Figure 2 : Alignement of FD, FD-related (16Srv) and BN R16F2n/R16R2 sequences. The target sequence was again selected from the consensus sequence, in a region with high 16SrV identity and low 16SrXII compatibility.
Figure 3 : Analysis of the GC content of the F2N/R2 consensus sequence, generated by computing the GC content of fragments of varying lengths (100 bp; 120 bp; 150 bp) at each position of the sequence
We considered a few other barcode genes (such as tuf and map), but the F2N/R2 turned out to be an excellent candidate for detection : well-documented in most phytoplasma strains, with a high GC content and strong specificity.
Endogenous Control
When asked about what requirements our test needed to fulfill to be usable, the Agroscope expert told us that we needed to be able to detect a third sequence, neither BN nor FD. This sequence would need to be present regardless of whether FD or BN were present as well, and would serve two purposes :
- Extraction control : confirming that the DNA was extracted correctly from the plant
- Amplification control : confirming that the DNA amplification step worked
This control sequence is what we refer to as endogenous control, or EC for short.

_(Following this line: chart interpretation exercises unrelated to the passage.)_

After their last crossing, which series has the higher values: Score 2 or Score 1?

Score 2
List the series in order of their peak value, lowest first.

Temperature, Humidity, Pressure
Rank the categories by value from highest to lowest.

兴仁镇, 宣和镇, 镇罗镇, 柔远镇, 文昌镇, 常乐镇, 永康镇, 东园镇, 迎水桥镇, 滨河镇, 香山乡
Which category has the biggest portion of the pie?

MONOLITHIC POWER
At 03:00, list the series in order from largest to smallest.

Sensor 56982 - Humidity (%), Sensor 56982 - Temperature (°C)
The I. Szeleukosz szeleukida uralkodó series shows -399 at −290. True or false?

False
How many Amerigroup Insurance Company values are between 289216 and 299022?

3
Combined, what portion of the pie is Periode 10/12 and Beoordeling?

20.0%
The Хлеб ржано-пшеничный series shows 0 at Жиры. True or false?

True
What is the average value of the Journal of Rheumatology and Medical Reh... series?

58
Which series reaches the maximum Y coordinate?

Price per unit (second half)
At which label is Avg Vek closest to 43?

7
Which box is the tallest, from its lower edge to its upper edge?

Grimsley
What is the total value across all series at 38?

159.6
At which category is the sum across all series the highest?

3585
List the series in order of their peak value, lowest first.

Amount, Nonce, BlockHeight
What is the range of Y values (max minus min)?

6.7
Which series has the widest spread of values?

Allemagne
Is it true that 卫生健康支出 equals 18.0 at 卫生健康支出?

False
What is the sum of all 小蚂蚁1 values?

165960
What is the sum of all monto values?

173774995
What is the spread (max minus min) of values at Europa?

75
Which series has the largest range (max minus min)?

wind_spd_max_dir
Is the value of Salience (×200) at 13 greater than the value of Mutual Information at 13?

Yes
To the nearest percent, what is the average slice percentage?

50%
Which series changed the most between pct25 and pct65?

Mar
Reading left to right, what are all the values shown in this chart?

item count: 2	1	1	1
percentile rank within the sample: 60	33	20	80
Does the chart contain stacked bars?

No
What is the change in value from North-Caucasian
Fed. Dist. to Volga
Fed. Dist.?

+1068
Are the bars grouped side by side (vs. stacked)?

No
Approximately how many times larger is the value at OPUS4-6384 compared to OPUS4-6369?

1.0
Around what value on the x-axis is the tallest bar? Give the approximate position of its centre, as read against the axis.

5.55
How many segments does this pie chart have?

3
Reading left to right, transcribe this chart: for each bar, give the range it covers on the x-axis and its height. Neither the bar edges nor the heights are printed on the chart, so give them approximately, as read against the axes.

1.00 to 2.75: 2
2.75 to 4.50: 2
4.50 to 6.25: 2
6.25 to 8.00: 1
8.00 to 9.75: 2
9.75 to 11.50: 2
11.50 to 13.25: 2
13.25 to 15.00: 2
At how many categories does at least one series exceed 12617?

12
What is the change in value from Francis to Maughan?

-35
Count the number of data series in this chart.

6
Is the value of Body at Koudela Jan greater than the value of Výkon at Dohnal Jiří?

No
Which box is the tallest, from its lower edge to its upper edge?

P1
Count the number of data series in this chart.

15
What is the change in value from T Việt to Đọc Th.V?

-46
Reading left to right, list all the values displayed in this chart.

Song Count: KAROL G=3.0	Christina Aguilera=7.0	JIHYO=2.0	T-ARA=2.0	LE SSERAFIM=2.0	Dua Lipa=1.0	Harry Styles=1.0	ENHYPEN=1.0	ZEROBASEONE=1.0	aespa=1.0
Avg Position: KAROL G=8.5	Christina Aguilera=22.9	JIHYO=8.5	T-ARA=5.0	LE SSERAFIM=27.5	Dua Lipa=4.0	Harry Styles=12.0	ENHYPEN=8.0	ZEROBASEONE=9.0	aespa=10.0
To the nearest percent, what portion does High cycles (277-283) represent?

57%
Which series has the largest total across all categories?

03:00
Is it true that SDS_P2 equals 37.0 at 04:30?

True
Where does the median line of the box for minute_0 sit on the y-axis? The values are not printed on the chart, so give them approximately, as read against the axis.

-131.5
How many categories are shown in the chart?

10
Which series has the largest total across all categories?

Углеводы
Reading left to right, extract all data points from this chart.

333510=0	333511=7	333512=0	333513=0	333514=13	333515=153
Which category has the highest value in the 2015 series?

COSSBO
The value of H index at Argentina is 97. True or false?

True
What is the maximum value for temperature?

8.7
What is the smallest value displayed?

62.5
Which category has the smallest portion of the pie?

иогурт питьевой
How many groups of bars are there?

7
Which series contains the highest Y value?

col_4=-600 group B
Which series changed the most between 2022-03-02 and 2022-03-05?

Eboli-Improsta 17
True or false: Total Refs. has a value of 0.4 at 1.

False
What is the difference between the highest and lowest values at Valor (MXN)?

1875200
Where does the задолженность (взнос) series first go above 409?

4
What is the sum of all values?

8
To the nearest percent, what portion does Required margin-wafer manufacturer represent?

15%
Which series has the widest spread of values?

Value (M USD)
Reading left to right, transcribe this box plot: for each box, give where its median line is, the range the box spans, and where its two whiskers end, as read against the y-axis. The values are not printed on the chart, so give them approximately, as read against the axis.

For the target sequence, we chose to work with a gene from the V. vinifera chloroplast genome. More specifically, an intronic region of the tRNA-Leu (trnl) gene. We chose to use that gene because the chloroplast genome is well-documented and the trnl gene is highly conserved in all plants, which is essential since our control needs to work for all grapevine cultivars.
To construct the target sequence, we aligned 8 sequences from V. vinifera cultivars, subspecies and closely related species (additional material, table 2). The alignment confirmed the high level of similarities between the sequences. The target sequence was again selected within the generated consensus sequence.
Figure 4 : Alignement of trnl sequences from Vitis vinifera cultivars, subspecies and closely related species.
The final target sequences can be found in table 1 of the additional materials.